PROMPT 1:
In the records, replace "Workshops" with "Kurse" and write out again the part that opens with the line containing "قد يعجبك ايضا" and runs through the end of the records, changing nothing else and leaving the pictures out.

(Beginning of TEXT UNDER STUDY)

Thursday, July 17th, 2008

Maj. Don Vandergirff has the extended remarks of Col. Bacevich before Congress.

Dr. Andrew Bacevich was also featured recently by Jeremy Young over at Progressive Historians

The Nuclear Blog Tank Posts

Thursday, July 17th, 2008

Cheryl Rofer called for national security/ foreign policy/defense bloggers to think hard regarding the strategic calculus of a state possessing just a few nuclear weapons:

What strategies are available to a country with fissionable material sufficient for 1-5 nuclear weapons, some of which may be assembled? Take into account probable responses, and assume some sort of rationality on the holders of these weapons and material. You may specifically refer to Iran and North Korea, or any other nation, or make the scenario(s) more general. Flesh out the scenario with some support

Many have answered the call ( I am still working on my response) and here they are with key excerpts:

Wizards of Oz

….Therefore, we will pursue a four-fold strategy we call “Deterrence Light”:

1. INTERNAL SECURITY: Ensure the secrecy of our fissile material. Maximize employment of decoys and spoofs so as to preserve this material should it ever be needed….

2. EXTERNAL AWARENESS: Inform the world of our technological accomplishment — and embed in our announcements disinformation regarding the exact disposition of our research establishment and weapons complexes….

(End of TEXT UNDER STUDY)

PROMPT 2:
Repeat word for word the part of the nuclear strategy post that opens with the words "2. EXTERNAL AWARENESS: Inform" and closes with "and weapons complexes….".

(Beginning of MATERIALS PROVIDED)

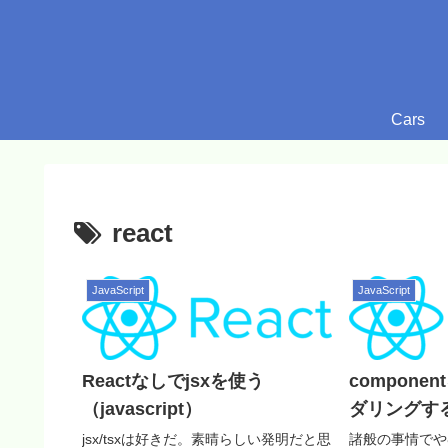
Cars
react
JavaScript
JavaScript
Reactなしでjsxを使う
compon
（javascript）
ダリングする（
jsx/tsxは好きだ。素晴らしい発明だと思
諸般の事情でや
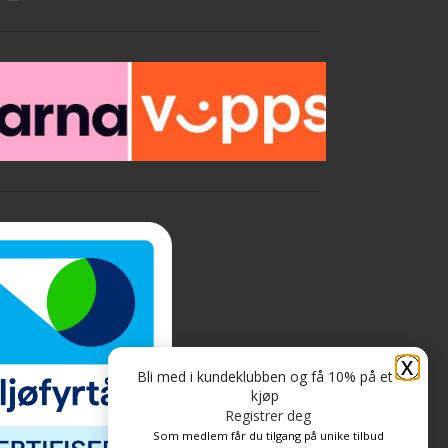
X
Bli med i kundeklubben og få 10% på et
kjøp
Registrer deg
Som medlem får du tilgang på unike tilbud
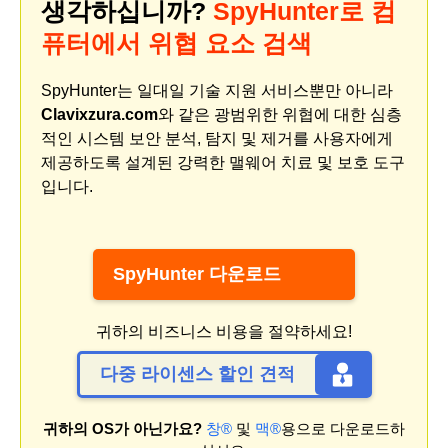
생각하십니까?
SpyHunter로 컴
퓨터에서 위협 요소 검색
SpyHunter는 일대일 기술 지원 서비스뿐만 아니라
Clavixzura.com
와 같은 광범위한 위협에 대한 심층
적인 시스템 보안 분석, 탐지 및 제거를 사용자에게
제공하도록 설계된 강력한 맬웨어 치료 및 보호 도구
입니다.
SpyHunter 다운로드
귀하의 비즈니스 비용을 절약하세요!
다중 라이센스 할인 견적
귀하의 OS가 아닌가요?
창®
및
맥®
용으로 다운로드하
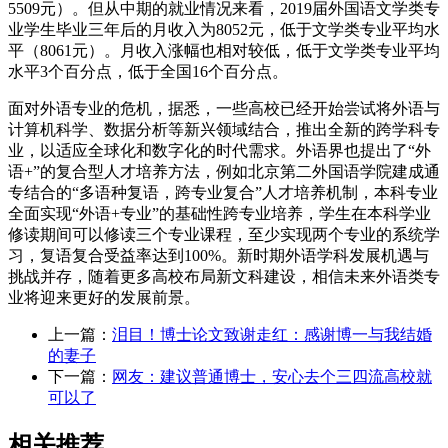
5509元）。但从中期的就业情况来看，2019届外国语文学类专
业学生毕业三年后的月收入为8052元，低于文学类专业平均水
平（8061元）。月收入涨幅也相对较低，低于文学类专业平均
水平3个百分点，低于全国16个百分点。
面对外语专业的危机，据悉，一些高校已经开始尝试将外语与
计算机科学、数据分析等新兴领域结合，推出全新的跨学科专
业，以适应全球化和数字化的时代需求。外语界也提出了“外
语+”的复合型人才培养方法，例如北京第二外国语学院建成通
专结合的“多语种复语，跨专业复合”人才培养机制，本科专业
全面实现“外语+专业”的基础性跨专业培养，学生在本科学业
修读期间可以修读三个专业课程，至少实现两个专业的系统学
习，复语复合受益率达到100%。新时期外语学科发展机遇与
挑战并存，随着更多高校布局新文科建设，相信未来外语类专
业将迎来更好的发展前景。
上一篇：
泪目！博士论文致谢走红：感谢博一与我结婚
的妻子
下一篇：
网友：建议普通博士，安心去个三四流高校就
可以了
相关推荐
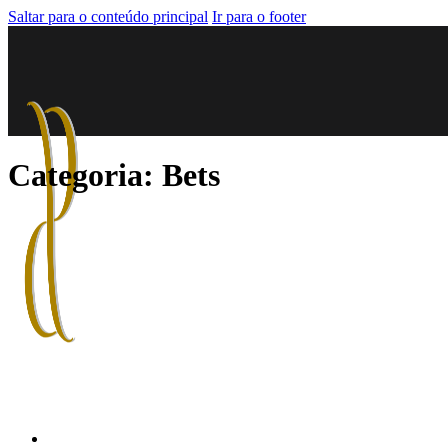
Saltar para o conteúdo principal
Ir para o footer
Categoria:
Bets
HOME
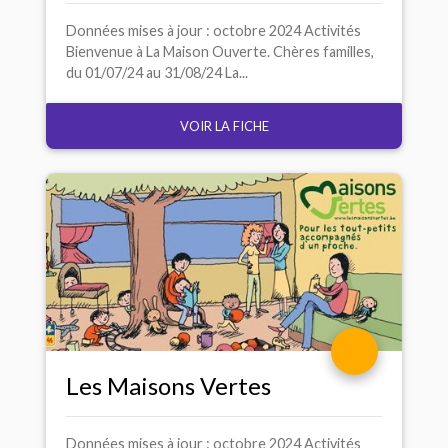
Données mises à jour : octobre 2024 Activités
Bienvenue à La Maison Ouverte. Chères familles,
du 01/07/24 au 31/08/24 La...
VOIR LA FICHE
Les Maisons Vertes
Données mises à jour : octobre 2024 Activités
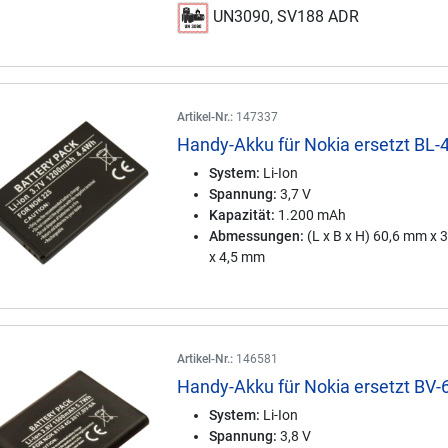
UN3090, SV188 ADR
Artikel-Nr.:
147337
Handy-Akku für Nokia ersetzt BL-
System:
Li-Ion
Spannung:
3,7 V
Kapazität:
1.200 mAh
Abmessungen:
(L x B x H) 60,6 mm x
x 4,5 mm
Artikel-Nr.:
146581
Handy-Akku für Nokia ersetzt BV-
System:
Li-Ion
Spannung:
3,8 V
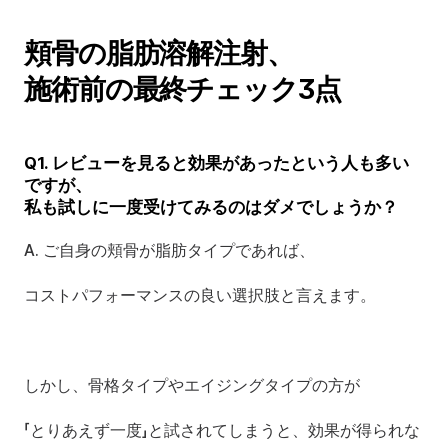
頬骨の脂肪溶解注射、 
施術前の最終チェック3点
Q1. レビューを見ると効果があったという人も多い
ですが、 
私も試しに一度受けてみるのはダメでしょうか？
A. ご自身の頬骨が脂肪タイプであれば、
コストパフォーマンスの良い選択肢と言えます。
しかし、骨格タイプやエイジングタイプの方が
「とりあえず一度」と試されてしまうと、効果が得られな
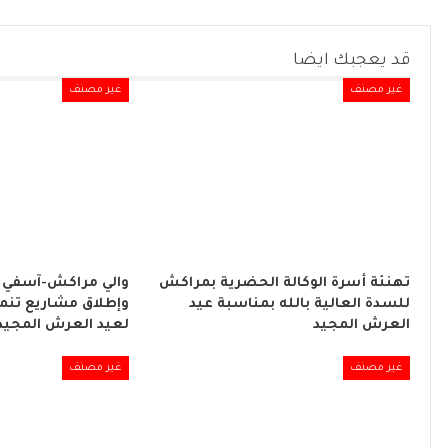
قد يعجبك ايضا
غير مصنف
غير مصنف
تهنئة أسرة الوكالة الحضرية بمراكش
والي مراكش-آسفي 
للسدة العالية بالله بمناسبة عيد
وإطلاق مشاريع تنموي
العرش المجيد
لعيد العرش المجيد
غير مصنف
غير مصنف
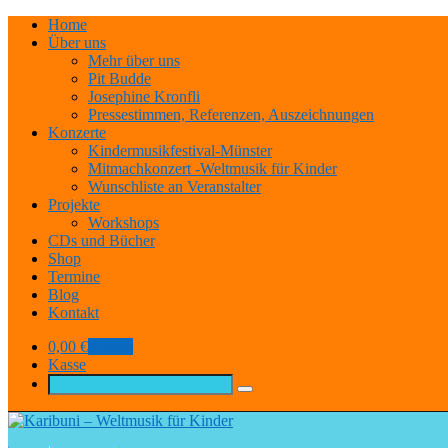
Home
Über uns
Mehr über uns
Pit Budde
Josephine Kronfli
Pressestimmen, Referenzen, Auszeichnungen
Konzerte
Kindermusikfestival-Münster
Mitmachkonzert -Weltmusik für Kinder
Wunschliste an Veranstalter
Projekte
Workshops
CDs und Bücher
Shop
Termine
Blog
Kontakt
0,00
€
0 items
Kasse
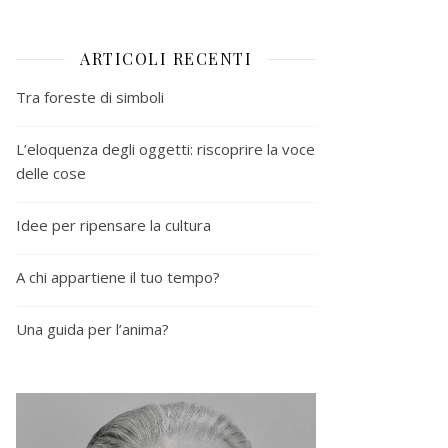
ARTICOLI RECENTI
Tra foreste di simboli
L’eloquenza degli oggetti: riscoprire la voce
delle cose
Idee per ripensare la cultura
A chi appartiene il tuo tempo?
Una guida per l’anima?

(End of MATERIALS PROVIDED)

ANSWER SECTION 1:
قد يعجبك ايضا
غير مصنف
غير مصنف
تهنئة أسرة الوكالة الحضرية بمراكش
والي مراكش-آسفي 
للسدة العالية بالله بمناسبة عيد
وإطلاق مشاريع تنموي
العرش المجيد
لعيد العرش المجيد
غير مصنف
غير مصنف
Home
Über uns
Mehr über uns
Pit Budde
Josephine Kronfli
Pressestimmen, Referenzen, Auszeichnungen
Konzerte
Kindermusikfestival-Münster
Mitmachkonzert -Weltmusik für Kinder
Wunschliste an Veranstalter
Projekte
Kurse
CDs und Bücher
Shop
Termine
Blog
Kontakt
0,00
€
0 items
Kasse
ARTICOLI RECENTI
Tra foreste di simboli
L’eloquenza degli oggetti: riscoprire la voce
delle cose
Idee per ripensare la cultura
A chi appartiene il tuo tempo?
Una guida per l’anima?

ANSWER SECTION 2:
2. EXTERNAL AWARENESS: Inform the world of our technological accomplishment — and embed in our announcements disinformation regarding the exact disposition of our research establishment and weapons complexes….